- SOURCE INFORMATION:
==============================

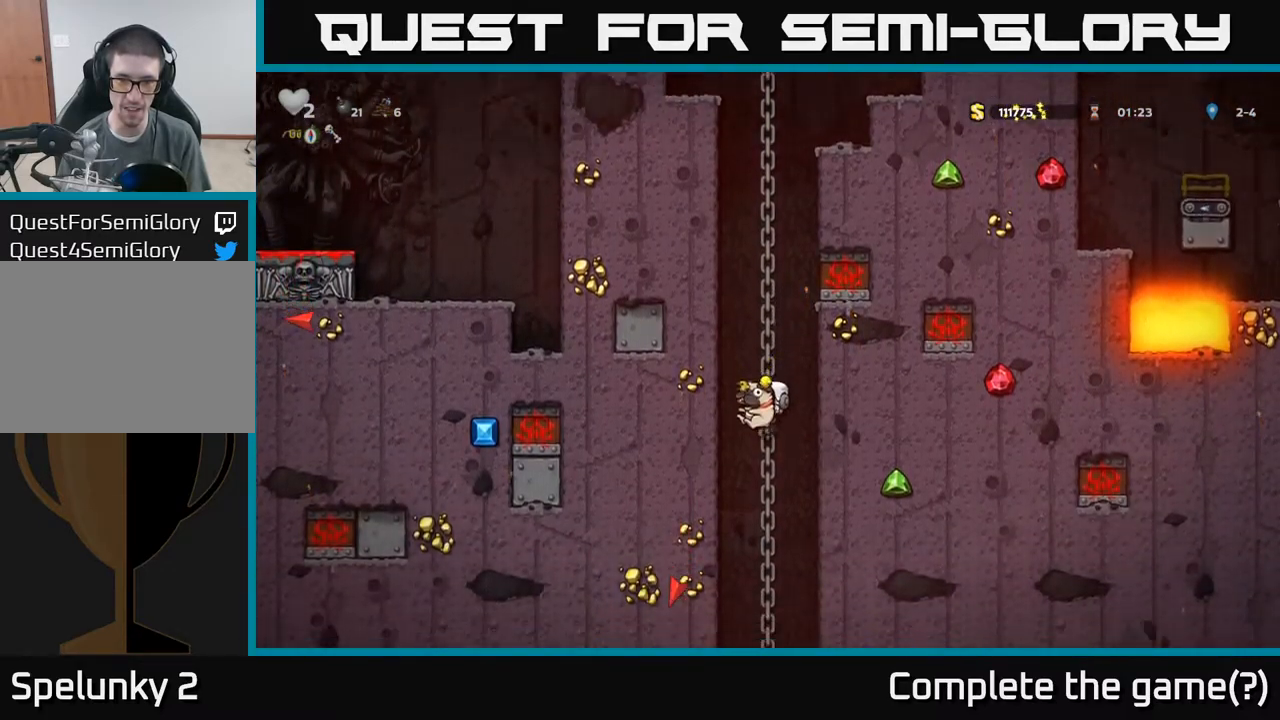
{"dt_ms": 500, "buttons": [], "left_stick": "center", "events": [[100, "left_stick", "up-right"], [267, "left_stick", "center"]]}
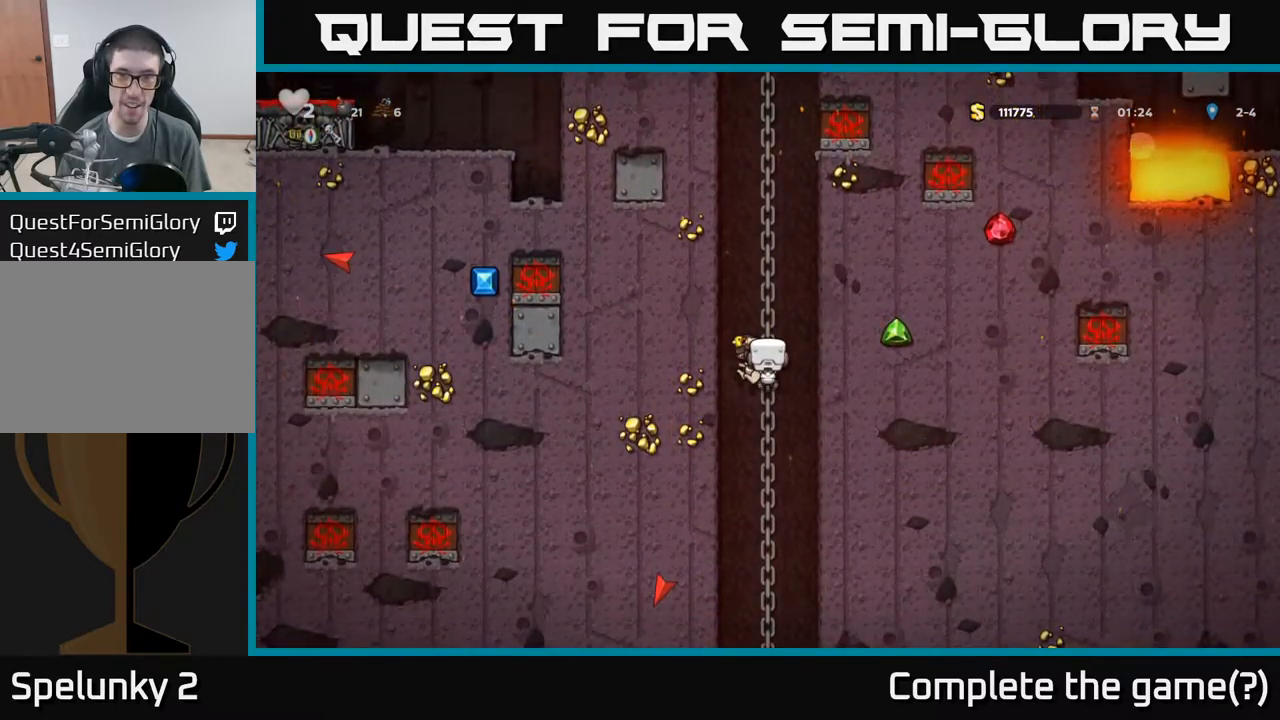
{"dt_ms": 500, "buttons": [], "left_stick": "center", "events": []}
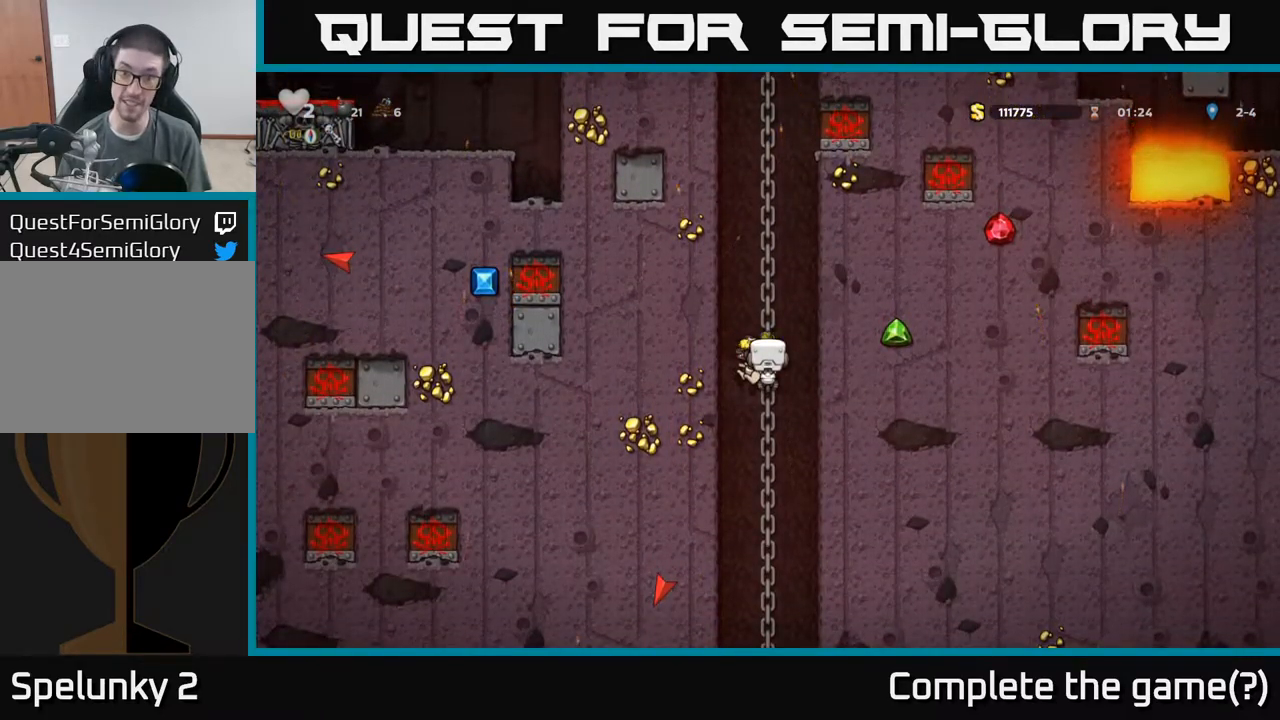
{"dt_ms": 500, "buttons": [], "left_stick": "up-right", "events": [[117, "left_stick", "down"], [150, "A", "down"], [267, "A", "up"], [300, "left_stick", "center"], [383, "left_stick", "up-right"]]}
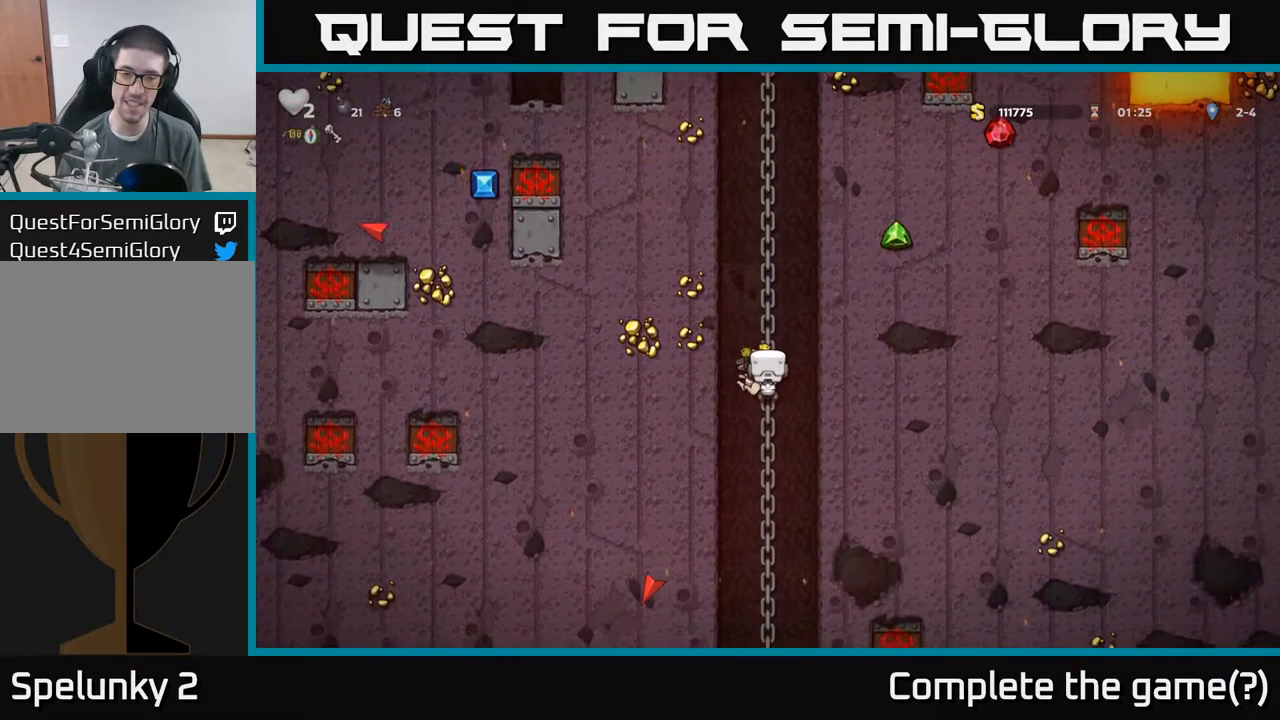
{"dt_ms": 500, "buttons": [], "left_stick": "center", "events": [[117, "left_stick", "down"], [133, "A", "down"], [217, "A", "up"], [267, "A", "down"], [283, "A", "up"], [367, "left_stick", "center"]]}
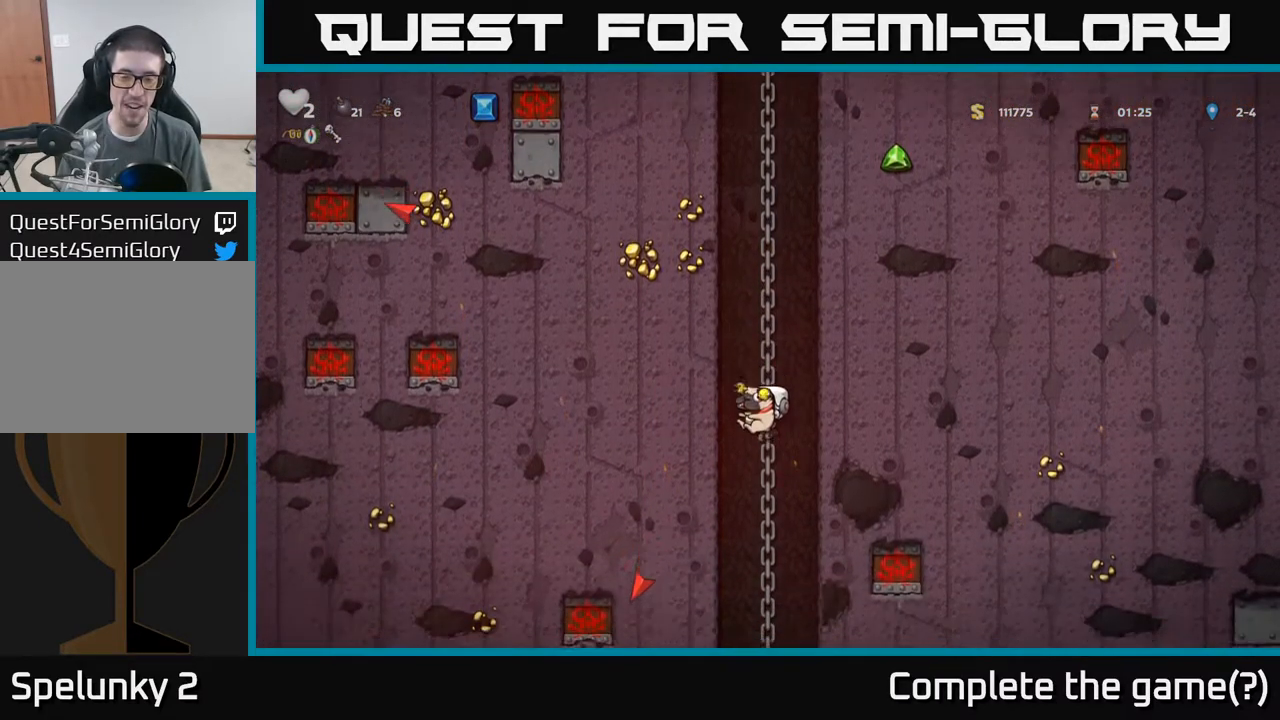
{"dt_ms": 500, "buttons": [], "left_stick": "down", "events": [[50, "left_stick", "up-right"], [283, "left_stick", "down"], [300, "A", "down"], [450, "A", "up"]]}
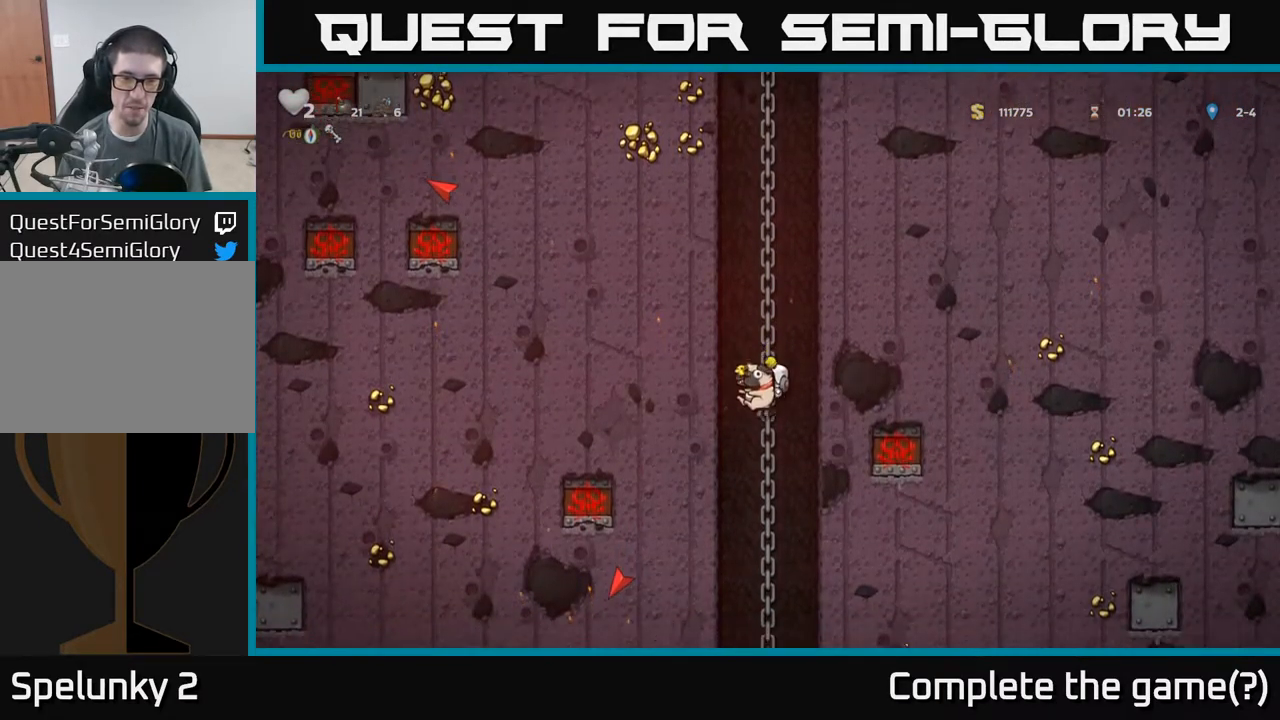
{"dt_ms": 500, "buttons": [], "left_stick": "down", "events": [[17, "left_stick", "center"], [83, "left_stick", "up-right"], [283, "left_stick", "down"], [300, "A", "down"], [450, "A", "up"]]}
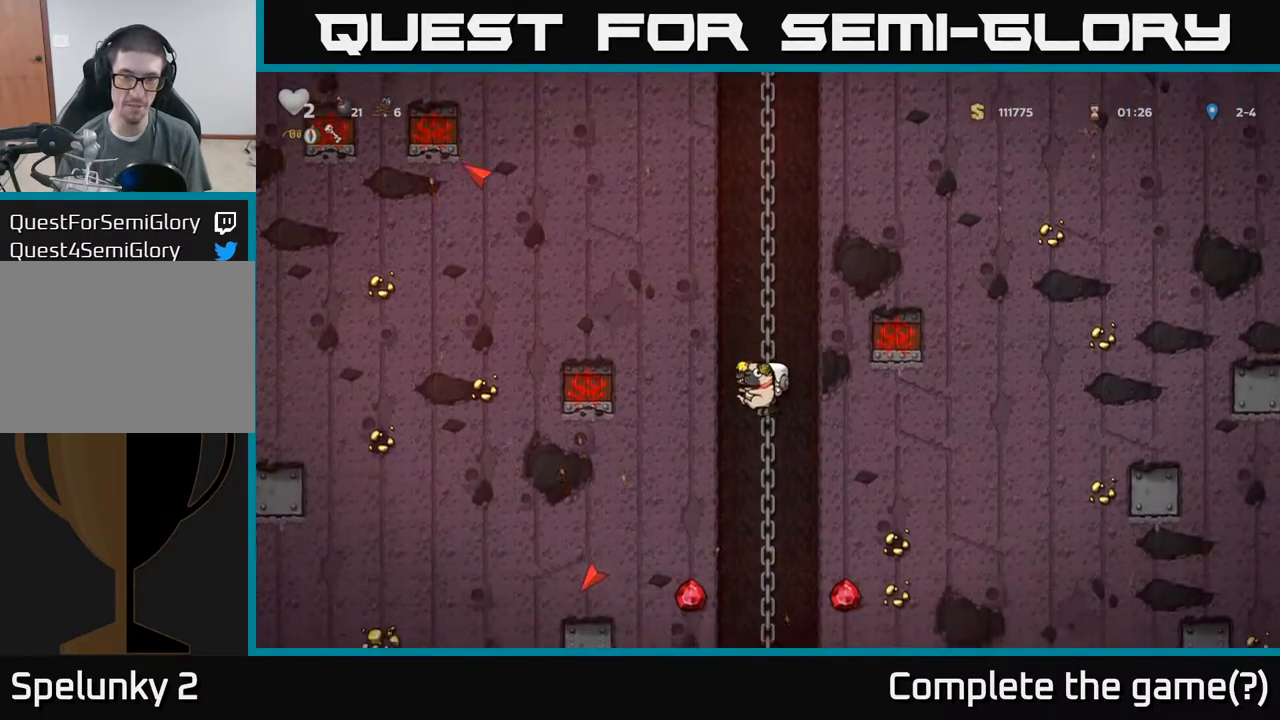
{"dt_ms": 500, "buttons": [], "left_stick": "down", "events": [[17, "left_stick", "center"], [283, "left_stick", "up-right"], [500, "left_stick", "down"]]}
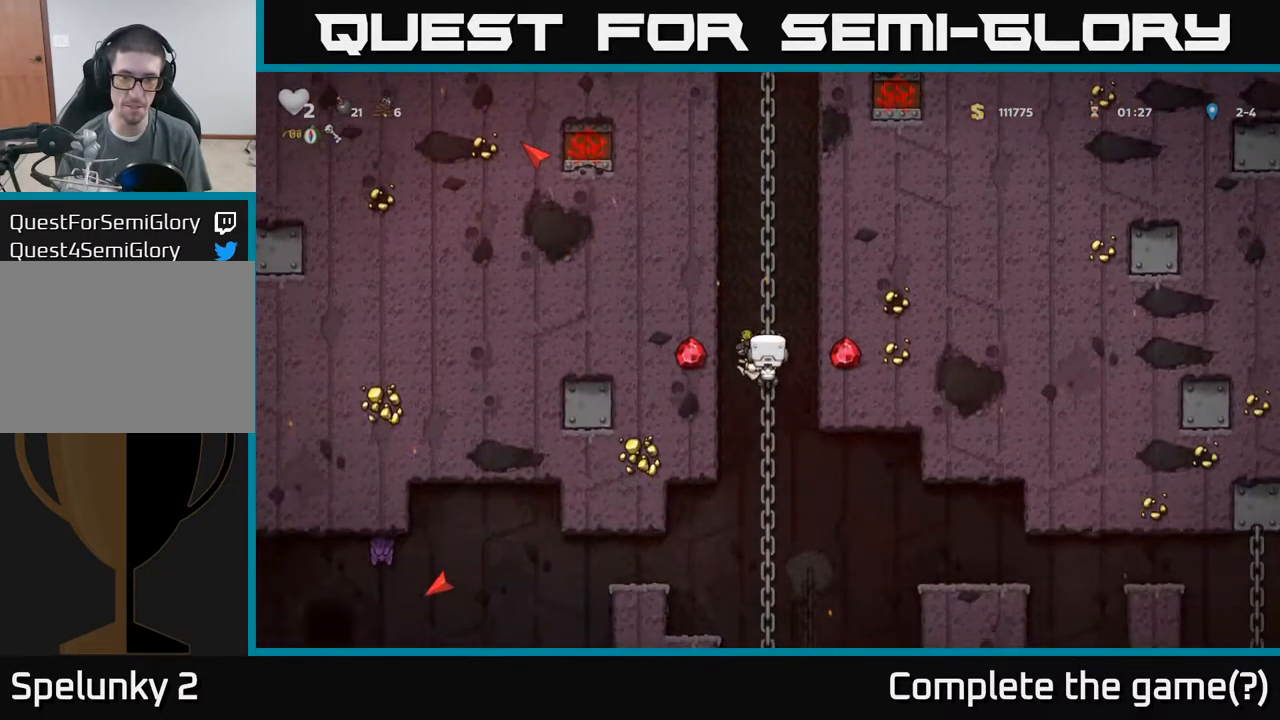
{"dt_ms": 516, "buttons": [], "left_stick": "up-right", "events": [[33, "A", "down"], [133, "A", "up"], [233, "left_stick", "center"], [383, "left_stick", "up-right"]]}
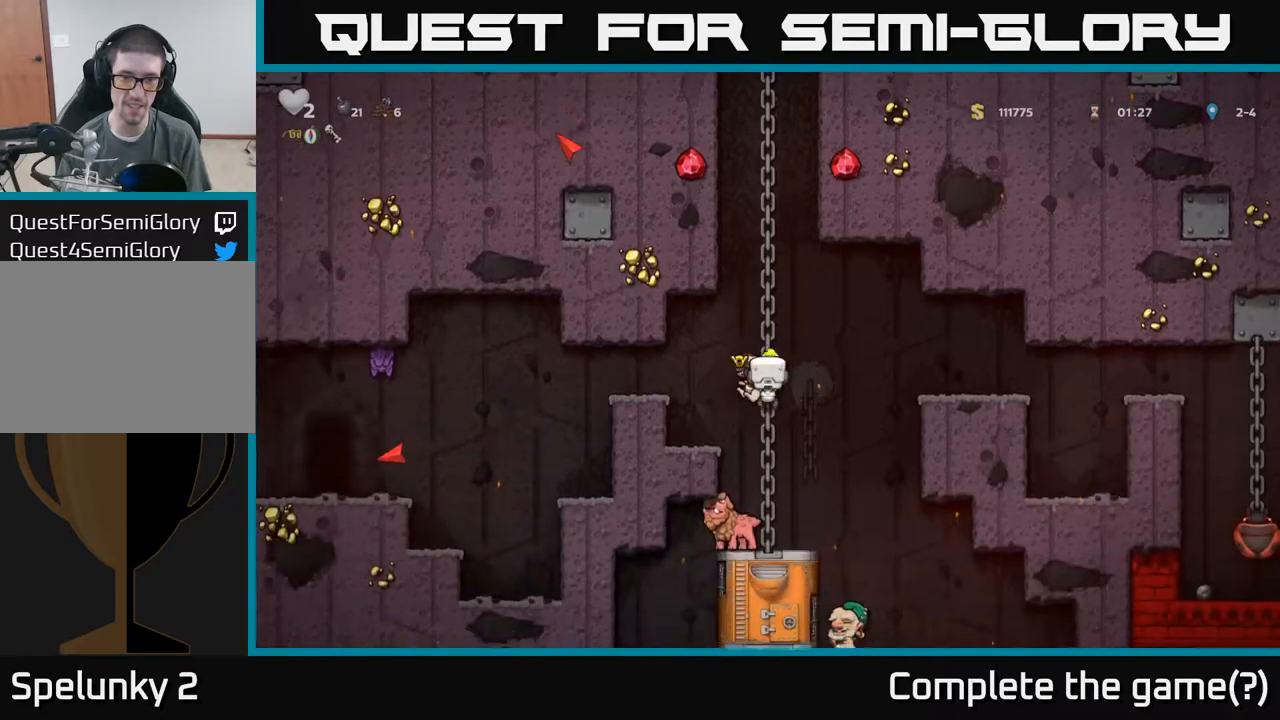
{"dt_ms": 500, "buttons": [], "left_stick": "center", "events": [[150, "left_stick", "center"]]}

==============================

- WHAT IS REQUIRED: Leave out all images, then reproduce the entries above exactly.

- TASK RESPONSE:
{"dt_ms": 500, "buttons": [], "left_stick": "center", "events": [[100, "left_stick", "up-right"], [267, "left_stick", "center"]]}
{"dt_ms": 500, "buttons": [], "left_stick": "center", "events": []}
{"dt_ms": 500, "buttons": [], "left_stick": "up-right", "events": [[117, "left_stick", "down"], [150, "A", "down"], [267, "A", "up"], [300, "left_stick", "center"], [383, "left_stick", "up-right"]]}
{"dt_ms": 500, "buttons": [], "left_stick": "center", "events": [[117, "left_stick", "down"], [133, "A", "down"], [217, "A", "up"], [267, "A", "down"], [283, "A", "up"], [367, "left_stick", "center"]]}
{"dt_ms": 500, "buttons": [], "left_stick": "down", "events": [[50, "left_stick", "up-right"], [283, "left_stick", "down"], [300, "A", "down"], [450, "A", "up"]]}
{"dt_ms": 500, "buttons": [], "left_stick": "down", "events": [[17, "left_stick", "center"], [83, "left_stick", "up-right"], [283, "left_stick", "down"], [300, "A", "down"], [450, "A", "up"]]}
{"dt_ms": 500, "buttons": [], "left_stick": "down", "events": [[17, "left_stick", "center"], [283, "left_stick", "up-right"], [500, "left_stick", "down"]]}
{"dt_ms": 516, "buttons": [], "left_stick": "up-right", "events": [[33, "A", "down"], [133, "A", "up"], [233, "left_stick", "center"], [383, "left_stick", "up-right"]]}
{"dt_ms": 500, "buttons": [], "left_stick": "center", "events": [[150, "left_stick", "center"]]}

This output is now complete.